● WHAT YOU SHOULD DO
Change each "scientific name" in the records to "binomial name", leaving every other line and word untouched.
╭─ DATASET CONTENT
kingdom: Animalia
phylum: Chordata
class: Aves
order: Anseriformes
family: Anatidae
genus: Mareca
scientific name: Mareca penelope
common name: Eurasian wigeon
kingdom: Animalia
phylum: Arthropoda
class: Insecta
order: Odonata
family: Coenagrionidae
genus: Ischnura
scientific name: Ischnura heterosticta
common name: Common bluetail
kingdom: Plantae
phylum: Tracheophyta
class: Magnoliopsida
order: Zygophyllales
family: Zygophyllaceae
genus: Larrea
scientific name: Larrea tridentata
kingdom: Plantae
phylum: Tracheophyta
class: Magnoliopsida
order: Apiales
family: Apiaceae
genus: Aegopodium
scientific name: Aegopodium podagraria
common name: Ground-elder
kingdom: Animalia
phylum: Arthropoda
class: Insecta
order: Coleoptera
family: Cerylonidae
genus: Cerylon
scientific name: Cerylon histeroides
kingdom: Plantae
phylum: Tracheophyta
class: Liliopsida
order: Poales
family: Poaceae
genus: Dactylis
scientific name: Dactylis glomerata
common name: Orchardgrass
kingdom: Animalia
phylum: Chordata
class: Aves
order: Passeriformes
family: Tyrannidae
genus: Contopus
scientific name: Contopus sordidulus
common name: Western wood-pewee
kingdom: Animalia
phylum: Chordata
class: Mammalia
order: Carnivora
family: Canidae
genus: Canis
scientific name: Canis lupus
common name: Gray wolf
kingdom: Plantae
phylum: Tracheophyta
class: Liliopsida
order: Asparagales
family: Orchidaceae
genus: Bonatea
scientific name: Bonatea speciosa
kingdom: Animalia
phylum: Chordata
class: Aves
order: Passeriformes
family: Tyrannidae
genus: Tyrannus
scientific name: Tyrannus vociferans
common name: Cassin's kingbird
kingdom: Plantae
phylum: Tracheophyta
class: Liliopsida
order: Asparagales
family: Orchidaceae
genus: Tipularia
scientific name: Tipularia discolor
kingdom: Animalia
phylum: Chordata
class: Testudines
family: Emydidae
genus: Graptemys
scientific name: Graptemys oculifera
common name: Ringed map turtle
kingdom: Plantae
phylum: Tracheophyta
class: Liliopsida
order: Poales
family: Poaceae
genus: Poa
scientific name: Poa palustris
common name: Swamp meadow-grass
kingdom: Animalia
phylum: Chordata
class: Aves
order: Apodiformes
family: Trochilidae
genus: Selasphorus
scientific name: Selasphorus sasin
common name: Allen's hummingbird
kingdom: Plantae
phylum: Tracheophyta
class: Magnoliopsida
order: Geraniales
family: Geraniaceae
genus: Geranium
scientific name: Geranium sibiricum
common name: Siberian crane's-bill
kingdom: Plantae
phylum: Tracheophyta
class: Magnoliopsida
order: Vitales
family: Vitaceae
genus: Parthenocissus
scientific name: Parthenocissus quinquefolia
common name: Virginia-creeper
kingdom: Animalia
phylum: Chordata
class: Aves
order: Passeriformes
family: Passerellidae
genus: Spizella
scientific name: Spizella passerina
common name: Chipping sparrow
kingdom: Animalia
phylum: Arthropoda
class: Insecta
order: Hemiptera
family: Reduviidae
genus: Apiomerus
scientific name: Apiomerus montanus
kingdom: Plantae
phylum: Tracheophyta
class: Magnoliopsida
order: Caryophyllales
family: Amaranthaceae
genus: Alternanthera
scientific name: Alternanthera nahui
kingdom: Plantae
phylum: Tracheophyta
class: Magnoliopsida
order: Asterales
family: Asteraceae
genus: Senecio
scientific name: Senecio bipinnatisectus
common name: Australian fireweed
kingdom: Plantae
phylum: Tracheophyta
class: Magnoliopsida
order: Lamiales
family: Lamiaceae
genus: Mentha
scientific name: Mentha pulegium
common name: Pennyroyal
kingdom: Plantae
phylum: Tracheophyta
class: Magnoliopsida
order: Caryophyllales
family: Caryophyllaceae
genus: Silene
╰─
● WORKED ANSWER
kingdom: Animalia
phylum: Chordata
class: Aves
order: Anseriformes
family: Anatidae
genus: Mareca
binomial name: Mareca penelope
common name: Eurasian wigeon
kingdom: Animalia
phylum: Arthropoda
class: Insecta
order: Odonata
family: Coenagrionidae
genus: Ischnura
binomial name: Ischnura heterosticta
common name: Common bluetail
kingdom: Plantae
phylum: Tracheophyta
class: Magnoliopsida
order: Zygophyllales
family: Zygophyllaceae
genus: Larrea
binomial name: Larrea tridentata
kingdom: Plantae
phylum: Tracheophyta
class: Magnoliopsida
order: Apiales
family: Apiaceae
genus: Aegopodium
binomial name: Aegopodium podagraria
common name: Ground-elder
kingdom: Animalia
phylum: Arthropoda
class: Insecta
order: Coleoptera
family: Cerylonidae
genus: Cerylon
binomial name: Cerylon histeroides
kingdom: Plantae
phylum: Tracheophyta
class: Liliopsida
order: Poales
family: Poaceae
genus: Dactylis
binomial name: Dactylis glomerata
common name: Orchardgrass
kingdom: Animalia
phylum: Chordata
class: Aves
order: Passeriformes
family: Tyrannidae
genus: Contopus
binomial name: Contopus sordidulus
common name: Western wood-pewee
kingdom: Animalia
phylum: Chordata
class: Mammalia
order: Carnivora
family: Canidae
genus: Canis
binomial name: Canis lupus
common name: Gray wolf
kingdom: Plantae
phylum: Tracheophyta
class: Liliopsida
order: Asparagales
family: Orchidaceae
genus: Bonatea
binomial name: Bonatea speciosa
kingdom: Animalia
phylum: Chordata
class: Aves
order: Passeriformes
family: Tyrannidae
genus: Tyrannus
binomial name: Tyrannus vociferans
common name: Cassin's kingbird
kingdom: Plantae
phylum: Tracheophyta
class: Liliopsida
order: Asparagales
family: Orchidaceae
genus: Tipularia
binomial name: Tipularia discolor
kingdom: Animalia
phylum: Chordata
class: Testudines
family: Emydidae
genus: Graptemys
binomial name: Graptemys oculifera
common name: Ringed map turtle
kingdom: Plantae
phylum: Tracheophyta
class: Liliopsida
order: Poales
family: Poaceae
genus: Poa
binomial name: Poa palustris
common name: Swamp meadow-grass
kingdom: Animalia
phylum: Chordata
class: Aves
order: Apodiformes
family: Trochilidae
genus: Selasphorus
binomial name: Selasphorus sasin
common name: Allen's hummingbird
kingdom: Plantae
phylum: Tracheophyta
class: Magnoliopsida
order: Geraniales
family: Geraniaceae
genus: Geranium
binomial name: Geranium sibiricum
common name: Siberian crane's-bill
kingdom: Plantae
phylum: Tracheophyta
class: Magnoliopsida
order: Vitales
family: Vitaceae
genus: Parthenocissus
binomial name: Parthenocissus quinquefolia
common name: Virginia-creeper
kingdom: Animalia
phylum: Chordata
class: Aves
order: Passeriformes
family: Passerellidae
genus: Spizella
binomial name: Spizella passerina
common name: Chipping sparrow
kingdom: Animalia
phylum: Arthropoda
class: Insecta
order: Hemiptera
family: Reduviidae
genus: Apiomerus
binomial name: Apiomerus montanus
kingdom: Plantae
phylum: Tracheophyta
class: Magnoliopsida
order: Caryophyllales
family: Amaranthaceae
genus: Alternanthera
binomial name: Alternanthera nahui
kingdom: Plantae
phylum: Tracheophyta
class: Magnoliopsida
order: Asterales
family: Asteraceae
genus: Senecio
binomial name: Senecio bipinnatisectus
common name: Australian fireweed
kingdom: Plantae
phylum: Tracheophyta
class: Magnoliopsida
order: Lamiales
family: Lamiaceae
genus: Mentha
binomial name: Mentha pulegium
common name: Pennyroyal
kingdom: Plantae
phylum: Tracheophyta
class: Magnoliopsida
order: Caryophyllales
family: Caryophyllaceae
genus: Silene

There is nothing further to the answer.